Records contained in a dataset:

*** Begin section ***

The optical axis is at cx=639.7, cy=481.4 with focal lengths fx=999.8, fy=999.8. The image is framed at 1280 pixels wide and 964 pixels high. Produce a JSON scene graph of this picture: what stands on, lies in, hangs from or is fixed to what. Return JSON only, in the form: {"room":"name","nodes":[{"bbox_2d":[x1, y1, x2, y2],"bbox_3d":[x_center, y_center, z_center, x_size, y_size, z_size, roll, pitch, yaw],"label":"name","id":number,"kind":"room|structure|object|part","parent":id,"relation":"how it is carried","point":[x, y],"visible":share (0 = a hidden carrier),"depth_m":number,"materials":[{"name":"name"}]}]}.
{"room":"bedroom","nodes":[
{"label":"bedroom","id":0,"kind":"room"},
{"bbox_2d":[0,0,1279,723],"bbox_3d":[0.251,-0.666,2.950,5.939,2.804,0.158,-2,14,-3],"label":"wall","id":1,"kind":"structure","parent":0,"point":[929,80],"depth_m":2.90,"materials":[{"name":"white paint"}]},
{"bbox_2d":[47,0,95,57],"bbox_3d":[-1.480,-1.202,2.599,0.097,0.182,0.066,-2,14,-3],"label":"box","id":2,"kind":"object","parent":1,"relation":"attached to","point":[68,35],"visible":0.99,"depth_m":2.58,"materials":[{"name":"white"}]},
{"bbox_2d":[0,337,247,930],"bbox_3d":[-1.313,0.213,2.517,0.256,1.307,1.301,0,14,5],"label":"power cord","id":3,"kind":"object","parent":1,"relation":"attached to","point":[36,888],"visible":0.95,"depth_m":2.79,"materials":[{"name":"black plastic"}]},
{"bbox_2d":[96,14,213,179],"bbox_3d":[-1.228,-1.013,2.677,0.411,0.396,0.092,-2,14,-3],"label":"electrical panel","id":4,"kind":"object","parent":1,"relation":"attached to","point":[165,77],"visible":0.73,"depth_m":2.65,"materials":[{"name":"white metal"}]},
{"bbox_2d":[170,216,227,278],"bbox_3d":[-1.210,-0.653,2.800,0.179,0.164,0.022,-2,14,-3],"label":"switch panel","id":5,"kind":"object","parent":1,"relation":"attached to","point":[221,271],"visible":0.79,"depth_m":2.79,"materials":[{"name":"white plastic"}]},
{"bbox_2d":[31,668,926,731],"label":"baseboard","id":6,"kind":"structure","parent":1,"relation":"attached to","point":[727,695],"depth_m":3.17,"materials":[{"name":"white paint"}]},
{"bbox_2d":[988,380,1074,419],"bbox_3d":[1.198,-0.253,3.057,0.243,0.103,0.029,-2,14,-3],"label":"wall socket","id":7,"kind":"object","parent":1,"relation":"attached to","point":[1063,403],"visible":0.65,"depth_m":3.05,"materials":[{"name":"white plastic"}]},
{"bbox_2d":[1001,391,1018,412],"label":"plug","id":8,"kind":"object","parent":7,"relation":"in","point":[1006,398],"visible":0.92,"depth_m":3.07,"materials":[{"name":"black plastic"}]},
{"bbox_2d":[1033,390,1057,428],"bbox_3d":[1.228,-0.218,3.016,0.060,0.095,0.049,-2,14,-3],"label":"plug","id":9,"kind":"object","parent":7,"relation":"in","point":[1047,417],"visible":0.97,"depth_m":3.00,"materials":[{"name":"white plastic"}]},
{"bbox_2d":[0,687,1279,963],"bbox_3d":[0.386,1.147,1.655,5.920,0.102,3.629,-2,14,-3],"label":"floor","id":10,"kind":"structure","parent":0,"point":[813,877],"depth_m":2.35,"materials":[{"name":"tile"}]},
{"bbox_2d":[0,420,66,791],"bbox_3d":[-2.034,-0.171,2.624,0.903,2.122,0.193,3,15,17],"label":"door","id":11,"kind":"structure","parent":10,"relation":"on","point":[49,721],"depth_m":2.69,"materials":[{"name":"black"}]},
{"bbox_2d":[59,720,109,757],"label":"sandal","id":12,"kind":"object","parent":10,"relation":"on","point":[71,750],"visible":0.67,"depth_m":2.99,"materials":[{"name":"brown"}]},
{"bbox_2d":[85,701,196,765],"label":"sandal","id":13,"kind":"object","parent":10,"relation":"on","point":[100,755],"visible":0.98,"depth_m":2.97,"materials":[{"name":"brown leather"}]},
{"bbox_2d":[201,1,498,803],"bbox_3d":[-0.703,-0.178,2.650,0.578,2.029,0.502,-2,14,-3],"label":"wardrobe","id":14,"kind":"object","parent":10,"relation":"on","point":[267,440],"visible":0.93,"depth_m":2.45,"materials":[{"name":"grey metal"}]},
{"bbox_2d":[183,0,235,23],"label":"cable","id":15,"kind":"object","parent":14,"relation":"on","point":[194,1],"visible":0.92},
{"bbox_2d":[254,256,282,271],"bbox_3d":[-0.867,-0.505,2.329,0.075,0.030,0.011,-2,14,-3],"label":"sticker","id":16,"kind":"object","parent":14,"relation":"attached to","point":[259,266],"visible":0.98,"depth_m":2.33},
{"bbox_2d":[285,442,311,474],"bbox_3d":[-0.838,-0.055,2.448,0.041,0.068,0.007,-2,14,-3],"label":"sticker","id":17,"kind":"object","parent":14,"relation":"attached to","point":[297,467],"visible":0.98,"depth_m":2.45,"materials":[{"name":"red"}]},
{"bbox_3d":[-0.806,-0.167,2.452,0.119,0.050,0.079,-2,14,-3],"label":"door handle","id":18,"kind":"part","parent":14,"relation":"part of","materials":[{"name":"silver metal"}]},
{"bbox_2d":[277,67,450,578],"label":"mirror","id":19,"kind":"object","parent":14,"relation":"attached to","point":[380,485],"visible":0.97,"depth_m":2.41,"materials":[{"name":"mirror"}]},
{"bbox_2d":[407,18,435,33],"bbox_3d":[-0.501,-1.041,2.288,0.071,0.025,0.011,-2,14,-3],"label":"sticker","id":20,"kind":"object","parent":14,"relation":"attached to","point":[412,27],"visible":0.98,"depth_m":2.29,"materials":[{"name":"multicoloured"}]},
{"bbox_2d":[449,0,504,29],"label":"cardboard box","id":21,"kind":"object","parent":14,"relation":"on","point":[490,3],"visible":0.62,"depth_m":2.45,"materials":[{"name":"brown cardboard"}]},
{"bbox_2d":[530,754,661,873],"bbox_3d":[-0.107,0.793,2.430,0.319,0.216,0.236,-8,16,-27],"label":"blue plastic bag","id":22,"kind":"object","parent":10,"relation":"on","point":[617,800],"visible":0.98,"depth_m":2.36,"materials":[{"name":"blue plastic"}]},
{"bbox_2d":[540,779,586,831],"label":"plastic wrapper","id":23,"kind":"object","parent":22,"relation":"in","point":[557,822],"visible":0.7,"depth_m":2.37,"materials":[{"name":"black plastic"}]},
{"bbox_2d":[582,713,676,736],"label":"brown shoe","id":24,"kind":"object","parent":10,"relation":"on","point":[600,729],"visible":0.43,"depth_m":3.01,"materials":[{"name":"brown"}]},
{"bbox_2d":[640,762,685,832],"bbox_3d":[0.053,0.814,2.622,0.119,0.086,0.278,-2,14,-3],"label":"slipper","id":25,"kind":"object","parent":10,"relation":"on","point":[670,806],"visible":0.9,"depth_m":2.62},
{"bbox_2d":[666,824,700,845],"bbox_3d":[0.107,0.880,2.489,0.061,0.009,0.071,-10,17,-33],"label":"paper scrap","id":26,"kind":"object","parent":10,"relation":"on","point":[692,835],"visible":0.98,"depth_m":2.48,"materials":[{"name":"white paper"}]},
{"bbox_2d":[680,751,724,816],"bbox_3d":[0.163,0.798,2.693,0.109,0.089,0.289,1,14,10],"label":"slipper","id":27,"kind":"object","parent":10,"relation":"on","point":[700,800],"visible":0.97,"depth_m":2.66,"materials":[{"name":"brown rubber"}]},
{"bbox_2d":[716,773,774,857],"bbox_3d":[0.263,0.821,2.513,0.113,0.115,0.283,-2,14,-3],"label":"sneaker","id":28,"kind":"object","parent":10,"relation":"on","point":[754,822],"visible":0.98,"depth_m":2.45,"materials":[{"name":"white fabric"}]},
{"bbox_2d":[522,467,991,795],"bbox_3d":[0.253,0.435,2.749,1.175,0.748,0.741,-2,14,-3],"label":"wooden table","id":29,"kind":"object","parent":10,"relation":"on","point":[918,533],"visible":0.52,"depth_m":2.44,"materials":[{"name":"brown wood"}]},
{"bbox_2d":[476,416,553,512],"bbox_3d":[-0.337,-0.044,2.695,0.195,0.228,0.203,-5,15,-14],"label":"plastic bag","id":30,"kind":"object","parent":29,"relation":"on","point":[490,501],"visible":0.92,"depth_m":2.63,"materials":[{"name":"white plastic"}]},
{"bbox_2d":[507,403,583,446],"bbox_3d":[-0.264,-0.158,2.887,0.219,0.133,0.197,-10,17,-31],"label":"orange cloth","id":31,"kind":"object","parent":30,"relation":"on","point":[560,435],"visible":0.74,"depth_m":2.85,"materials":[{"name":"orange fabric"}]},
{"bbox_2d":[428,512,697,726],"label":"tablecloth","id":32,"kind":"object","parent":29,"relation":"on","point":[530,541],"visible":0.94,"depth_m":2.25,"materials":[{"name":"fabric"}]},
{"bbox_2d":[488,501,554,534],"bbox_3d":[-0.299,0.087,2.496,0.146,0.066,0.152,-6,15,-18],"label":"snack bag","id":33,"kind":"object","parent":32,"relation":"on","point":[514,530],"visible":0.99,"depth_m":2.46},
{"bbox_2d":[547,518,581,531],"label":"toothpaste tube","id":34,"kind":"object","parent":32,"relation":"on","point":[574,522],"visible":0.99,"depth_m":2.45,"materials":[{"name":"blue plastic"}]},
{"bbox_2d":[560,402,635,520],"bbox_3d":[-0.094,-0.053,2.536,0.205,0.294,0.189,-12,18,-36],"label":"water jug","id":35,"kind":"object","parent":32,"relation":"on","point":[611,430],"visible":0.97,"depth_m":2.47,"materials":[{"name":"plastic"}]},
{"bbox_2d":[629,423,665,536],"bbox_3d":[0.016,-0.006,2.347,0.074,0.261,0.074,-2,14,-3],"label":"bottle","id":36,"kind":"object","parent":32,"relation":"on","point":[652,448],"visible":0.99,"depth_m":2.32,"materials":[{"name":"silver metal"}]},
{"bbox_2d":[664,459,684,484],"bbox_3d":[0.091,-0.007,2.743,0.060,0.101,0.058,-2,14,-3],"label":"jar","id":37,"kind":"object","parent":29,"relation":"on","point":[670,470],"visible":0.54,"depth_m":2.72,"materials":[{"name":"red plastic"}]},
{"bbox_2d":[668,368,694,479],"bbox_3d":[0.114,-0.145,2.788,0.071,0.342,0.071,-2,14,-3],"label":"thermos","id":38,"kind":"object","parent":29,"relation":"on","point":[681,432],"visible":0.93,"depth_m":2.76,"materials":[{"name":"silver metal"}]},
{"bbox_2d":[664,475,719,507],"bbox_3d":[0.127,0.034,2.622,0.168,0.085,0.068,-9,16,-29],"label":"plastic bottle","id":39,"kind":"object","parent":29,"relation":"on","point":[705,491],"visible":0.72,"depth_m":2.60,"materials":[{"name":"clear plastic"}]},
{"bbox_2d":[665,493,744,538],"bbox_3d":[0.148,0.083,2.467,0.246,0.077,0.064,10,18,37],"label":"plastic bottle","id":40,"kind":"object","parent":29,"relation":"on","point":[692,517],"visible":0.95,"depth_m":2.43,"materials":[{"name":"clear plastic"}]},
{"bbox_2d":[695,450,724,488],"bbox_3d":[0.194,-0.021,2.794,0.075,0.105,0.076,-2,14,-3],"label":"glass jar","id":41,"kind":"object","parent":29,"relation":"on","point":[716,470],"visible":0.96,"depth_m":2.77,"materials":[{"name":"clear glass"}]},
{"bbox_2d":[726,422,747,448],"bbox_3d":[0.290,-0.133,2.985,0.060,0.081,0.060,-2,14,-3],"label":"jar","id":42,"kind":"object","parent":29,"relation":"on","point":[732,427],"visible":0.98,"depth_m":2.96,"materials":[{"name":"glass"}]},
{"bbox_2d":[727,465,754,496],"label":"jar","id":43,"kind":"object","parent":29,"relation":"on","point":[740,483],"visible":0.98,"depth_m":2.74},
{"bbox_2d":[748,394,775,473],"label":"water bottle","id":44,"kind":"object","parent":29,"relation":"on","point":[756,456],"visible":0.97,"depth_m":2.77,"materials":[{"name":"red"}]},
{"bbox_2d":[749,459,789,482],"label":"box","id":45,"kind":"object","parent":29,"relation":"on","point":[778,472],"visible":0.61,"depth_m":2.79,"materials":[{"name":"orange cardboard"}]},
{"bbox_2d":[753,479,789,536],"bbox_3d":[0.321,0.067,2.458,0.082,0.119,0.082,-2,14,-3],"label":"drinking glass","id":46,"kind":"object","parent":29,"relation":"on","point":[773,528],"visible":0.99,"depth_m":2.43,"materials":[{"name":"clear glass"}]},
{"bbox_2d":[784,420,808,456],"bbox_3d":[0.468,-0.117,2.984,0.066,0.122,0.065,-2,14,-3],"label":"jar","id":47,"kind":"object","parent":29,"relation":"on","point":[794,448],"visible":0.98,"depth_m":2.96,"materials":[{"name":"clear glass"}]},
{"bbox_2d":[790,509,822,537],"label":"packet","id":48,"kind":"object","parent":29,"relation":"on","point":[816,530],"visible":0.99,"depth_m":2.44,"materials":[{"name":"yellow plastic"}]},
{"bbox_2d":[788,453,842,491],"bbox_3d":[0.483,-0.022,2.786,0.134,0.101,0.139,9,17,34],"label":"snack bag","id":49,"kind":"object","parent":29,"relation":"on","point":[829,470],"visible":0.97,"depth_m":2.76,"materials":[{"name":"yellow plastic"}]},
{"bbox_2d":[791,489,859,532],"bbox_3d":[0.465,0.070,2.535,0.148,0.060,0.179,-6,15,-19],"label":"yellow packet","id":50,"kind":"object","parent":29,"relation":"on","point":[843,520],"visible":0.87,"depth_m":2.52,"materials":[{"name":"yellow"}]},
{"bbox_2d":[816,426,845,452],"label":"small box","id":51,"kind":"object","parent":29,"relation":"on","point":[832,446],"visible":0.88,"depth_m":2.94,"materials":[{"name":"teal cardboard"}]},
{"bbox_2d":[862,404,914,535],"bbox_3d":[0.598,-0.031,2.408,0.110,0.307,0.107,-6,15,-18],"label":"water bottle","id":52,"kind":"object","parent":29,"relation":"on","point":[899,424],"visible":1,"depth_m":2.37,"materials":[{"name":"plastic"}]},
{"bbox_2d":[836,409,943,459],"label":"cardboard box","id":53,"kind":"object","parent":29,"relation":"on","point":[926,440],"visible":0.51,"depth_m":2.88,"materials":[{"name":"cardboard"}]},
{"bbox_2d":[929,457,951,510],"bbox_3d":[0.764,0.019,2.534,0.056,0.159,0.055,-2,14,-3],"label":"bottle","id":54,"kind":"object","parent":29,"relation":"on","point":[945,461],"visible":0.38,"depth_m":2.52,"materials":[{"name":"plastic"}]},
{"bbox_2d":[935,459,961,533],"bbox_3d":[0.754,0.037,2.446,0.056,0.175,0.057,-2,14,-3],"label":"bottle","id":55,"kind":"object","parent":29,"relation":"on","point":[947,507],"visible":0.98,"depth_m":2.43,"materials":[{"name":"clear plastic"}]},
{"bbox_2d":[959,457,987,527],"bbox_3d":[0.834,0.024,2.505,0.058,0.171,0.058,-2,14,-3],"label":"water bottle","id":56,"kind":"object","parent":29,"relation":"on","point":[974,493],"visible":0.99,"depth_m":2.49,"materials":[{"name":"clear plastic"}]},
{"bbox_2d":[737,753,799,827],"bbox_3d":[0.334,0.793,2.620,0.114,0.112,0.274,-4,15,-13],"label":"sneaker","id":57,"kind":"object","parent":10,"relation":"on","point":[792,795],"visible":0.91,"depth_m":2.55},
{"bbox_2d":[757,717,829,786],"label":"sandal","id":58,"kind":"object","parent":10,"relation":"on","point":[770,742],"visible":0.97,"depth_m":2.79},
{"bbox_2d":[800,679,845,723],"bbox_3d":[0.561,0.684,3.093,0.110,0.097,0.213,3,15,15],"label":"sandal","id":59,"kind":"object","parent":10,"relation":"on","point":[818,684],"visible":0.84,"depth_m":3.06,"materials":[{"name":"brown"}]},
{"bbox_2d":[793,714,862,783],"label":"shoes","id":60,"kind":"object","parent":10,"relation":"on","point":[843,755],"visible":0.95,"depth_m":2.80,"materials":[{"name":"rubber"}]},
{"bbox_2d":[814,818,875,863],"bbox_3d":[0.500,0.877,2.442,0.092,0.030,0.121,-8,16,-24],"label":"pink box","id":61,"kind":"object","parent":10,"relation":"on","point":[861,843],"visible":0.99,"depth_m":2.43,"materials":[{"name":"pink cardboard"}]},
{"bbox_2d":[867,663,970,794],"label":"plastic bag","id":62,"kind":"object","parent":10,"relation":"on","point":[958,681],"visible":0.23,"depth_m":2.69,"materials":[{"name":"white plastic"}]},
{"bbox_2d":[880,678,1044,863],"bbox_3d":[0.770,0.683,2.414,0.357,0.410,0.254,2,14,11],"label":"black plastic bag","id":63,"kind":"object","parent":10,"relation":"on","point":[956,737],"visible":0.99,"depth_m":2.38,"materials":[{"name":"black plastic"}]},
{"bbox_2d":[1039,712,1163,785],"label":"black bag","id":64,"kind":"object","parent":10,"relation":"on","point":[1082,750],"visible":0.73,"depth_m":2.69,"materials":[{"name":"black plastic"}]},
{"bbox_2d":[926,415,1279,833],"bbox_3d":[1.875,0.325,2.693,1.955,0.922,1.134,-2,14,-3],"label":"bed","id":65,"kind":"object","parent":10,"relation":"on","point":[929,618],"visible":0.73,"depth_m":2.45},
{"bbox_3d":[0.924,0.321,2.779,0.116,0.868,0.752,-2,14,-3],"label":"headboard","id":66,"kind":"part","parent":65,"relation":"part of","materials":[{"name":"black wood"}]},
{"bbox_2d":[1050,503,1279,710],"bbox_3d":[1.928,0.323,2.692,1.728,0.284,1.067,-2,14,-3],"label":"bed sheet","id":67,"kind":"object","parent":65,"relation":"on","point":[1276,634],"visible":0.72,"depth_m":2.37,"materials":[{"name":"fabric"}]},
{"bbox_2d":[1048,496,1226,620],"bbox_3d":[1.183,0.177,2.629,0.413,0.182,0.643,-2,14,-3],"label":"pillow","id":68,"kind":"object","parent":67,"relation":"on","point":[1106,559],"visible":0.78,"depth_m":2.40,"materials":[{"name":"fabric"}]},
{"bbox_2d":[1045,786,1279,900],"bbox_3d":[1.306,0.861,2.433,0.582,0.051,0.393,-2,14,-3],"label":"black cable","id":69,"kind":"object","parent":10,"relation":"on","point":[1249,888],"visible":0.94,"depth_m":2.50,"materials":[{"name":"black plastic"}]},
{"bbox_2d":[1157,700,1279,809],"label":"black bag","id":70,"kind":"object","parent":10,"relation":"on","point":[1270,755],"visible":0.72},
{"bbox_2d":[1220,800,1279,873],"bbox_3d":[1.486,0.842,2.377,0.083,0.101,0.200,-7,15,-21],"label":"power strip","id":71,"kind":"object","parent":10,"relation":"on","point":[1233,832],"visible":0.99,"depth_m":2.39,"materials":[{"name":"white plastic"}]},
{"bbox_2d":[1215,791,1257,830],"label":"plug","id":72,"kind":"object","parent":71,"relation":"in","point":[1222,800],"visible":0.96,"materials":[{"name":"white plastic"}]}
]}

*** End section ***

Going through the entries above, show each line that contains "door".

• [Solution to this problem]
{"bbox_2d":[0,420,66,791],"bbox_3d":[-2.034,-0.171,2.624,0.903,2.122,0.193,3,15,17],"label":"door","id":11,"kind":"structure","parent":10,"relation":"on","point":[49,721],"depth_m":2.69,"materials":[{"name":"black"}]},
{"bbox_3d":[-0.806,-0.167,2.452,0.119,0.050,0.079,-2,14,-3],"label":"door handle","id":18,"kind":"part","parent":14,"relation":"part of","materials":[{"name":"silver metal"}]},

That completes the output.